Obama Told Military Leaders: Accept Gays In Military Or Step Down, Admiral Says
In a 2010 meeting in the Oval Office, the president told service chiefs they could "go do other things" if they didn't support abolishing DADT, Coast Guard Commandant Adm. Robert Papp said.
Updated — March 31, 7:30 p.m. ET:
In a meeting with the heads of the five service branches in 2010, President Obama offered the leaders a choice: Support my efforts to end the military's Don't Ask, Don't Tell policy, or resign, the Commandant of the Coast Guard said.
In a video obtained by BuzzFeed via a Freedom of Information Act request, Coast Guard Commandant Adm. Robert Papp revealed that Obama was unwilling to compromise with service leaders over DADT during a meeting in 2010. "We were called into the Oval Office and President Obama looked all five service chiefs in the eye and said, 'This is what I want to do.' I cannot divulge everything he said to us, that's private communications within the Oval Office, but if we didn't agree with it — if any of us didn't agree with it — we all had the opportunity to resign our commissions and go do other things," he said.
Papp talked about the meeting during a Q&A session with U.S. Coast Guard Academy cadets following a leadership address to the corps on Jan 8. The admiral was asked how officers should respond to policies that they disagreed with but were required to enforce. "If I disagree morally with [a policy], it's my obligation to voice that, regardless of the risk it might give my career," he said. "I've been in those situations.
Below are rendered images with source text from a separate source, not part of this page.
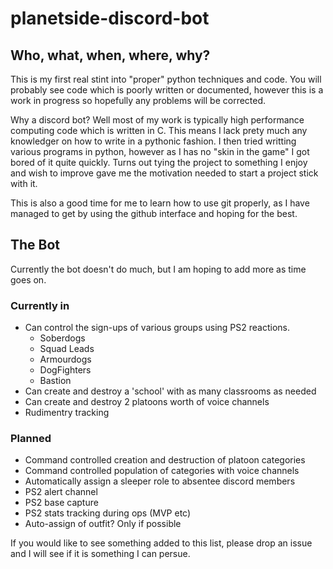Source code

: # planetside-discord-bot
 
## Who, what, when, where, why?

This is my first real stint into "proper" python techniques and code. You will 
probably see code which is poorly written or documented, however this is a work
in progress so hopefully any problems will be corrected. 

Why a discord bot? Well most of my work is typically high performance computing
code which is written in C. This means I lack prety much any knowledger on how 
to write in a pythonic fashion. I then tried writting various programs in
python, however as I has no "skin in the game" I got bored of it quite quickly.
Turns out tying the project to something I enjoy and wish to improve gave me 
the motivation needed to start a project stick with it. 

This is also a good time for me to learn how to use git properly, as I have
managed to get by using the github interface and hoping for the best.

## The Bot

Currently the bot doesn't do much, but I am hoping to add more as time goes on.

### Currently in
- Can control the sign-ups of various groups using PS2 reactions. 
    - Soberdogs
    - Squad Leads
    - Armourdogs
    - DogFighters
    - Bastion 
- Can create and destroy a 'school' with as many classrooms as needed
- Can create and destroy 2 platoons worth of voice channels
- Rudimentry tracking

### Planned

- Command controlled creation and destruction of platoon categories
- Command controlled population of categories with voice channels
- Automatically assign a sleeper role to absentee discord members
- PS2 alert channel
- PS2 base capture
- PS2 stats tracking during ops (MVP etc)
- Auto-assign of outfit? Only if possible

If you would like to see something added to this list, please drop an issue and
I will see if it is something I can persue.


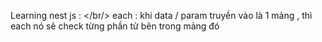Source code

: Learning nest js : </br/>
each : khi data / param truyền vào là 1 mảng , thì each nó sẽ check từng phần tử bên trong mảng đó 
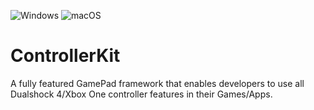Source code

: ![Windows](https://github.com/broken-bytes/ControllerKit/workflows/Windows/badge.svg) ![macOS](https://github.com/broken-bytes/ControllerKit/workflows/macOS/badge.svg)

# ControllerKit

A fully featured GamePad framework that enables developers to use all Dualshock 4/Xbox One controller features in their Games/Apps. 
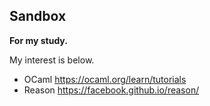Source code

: Sandbox
---

**For my study.**

My interest is below.

- OCaml https://ocaml.org/learn/tutorials
- Reason https://facebook.github.io/reason/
I've been fortunate to have good leaders that have appreciated that." Using himself as an example, Papp said it was OK for leaders to "not be thrilled" with a certain regulation, but if they didn't "see anything terribly wrong with it," it was their job as officers to support and enforce it.
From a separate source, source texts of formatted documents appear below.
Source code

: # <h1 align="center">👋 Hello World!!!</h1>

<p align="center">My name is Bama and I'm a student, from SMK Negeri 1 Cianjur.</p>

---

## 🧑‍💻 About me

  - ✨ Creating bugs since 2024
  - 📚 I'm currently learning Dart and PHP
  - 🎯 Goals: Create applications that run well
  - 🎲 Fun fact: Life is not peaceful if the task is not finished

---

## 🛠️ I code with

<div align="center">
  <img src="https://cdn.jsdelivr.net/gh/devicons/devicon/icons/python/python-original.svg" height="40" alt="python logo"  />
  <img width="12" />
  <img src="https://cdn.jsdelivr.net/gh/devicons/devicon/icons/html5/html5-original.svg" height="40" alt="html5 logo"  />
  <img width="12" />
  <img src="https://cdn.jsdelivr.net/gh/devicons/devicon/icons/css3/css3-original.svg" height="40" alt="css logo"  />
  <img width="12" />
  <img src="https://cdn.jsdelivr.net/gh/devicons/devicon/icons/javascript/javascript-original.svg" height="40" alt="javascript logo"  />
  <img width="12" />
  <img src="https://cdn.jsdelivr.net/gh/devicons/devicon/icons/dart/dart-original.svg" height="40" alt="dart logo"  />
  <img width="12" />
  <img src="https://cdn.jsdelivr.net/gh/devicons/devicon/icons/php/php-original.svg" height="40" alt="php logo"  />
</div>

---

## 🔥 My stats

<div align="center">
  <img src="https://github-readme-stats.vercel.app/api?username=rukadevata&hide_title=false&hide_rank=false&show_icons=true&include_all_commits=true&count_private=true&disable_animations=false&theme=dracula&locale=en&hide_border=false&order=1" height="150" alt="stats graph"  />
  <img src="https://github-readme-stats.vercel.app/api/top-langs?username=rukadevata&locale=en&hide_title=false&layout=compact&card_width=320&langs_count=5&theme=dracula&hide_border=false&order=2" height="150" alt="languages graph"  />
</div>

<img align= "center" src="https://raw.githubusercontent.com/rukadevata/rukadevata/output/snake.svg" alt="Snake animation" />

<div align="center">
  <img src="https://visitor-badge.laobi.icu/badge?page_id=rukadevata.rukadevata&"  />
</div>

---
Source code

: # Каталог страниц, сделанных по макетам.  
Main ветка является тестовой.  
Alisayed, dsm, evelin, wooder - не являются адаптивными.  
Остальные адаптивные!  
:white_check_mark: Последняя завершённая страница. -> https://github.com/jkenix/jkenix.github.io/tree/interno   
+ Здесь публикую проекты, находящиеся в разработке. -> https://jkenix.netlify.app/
The admiral, who will be retiring from active duty on May 30, added that he thought the U.S. military made the right decision by abolishing DADT.
In a 2008 interview, then-Senator Obama told The Advocate that he wouldn't make support of DADt's repeal "a litmus test" for his military leaders. "What I want are members of the Joint Chiefs of Staff who are making decisions based on what strengthens our military and what is going to make us safer, not ideology."
BuzzFeed has reached out to the White House for comment.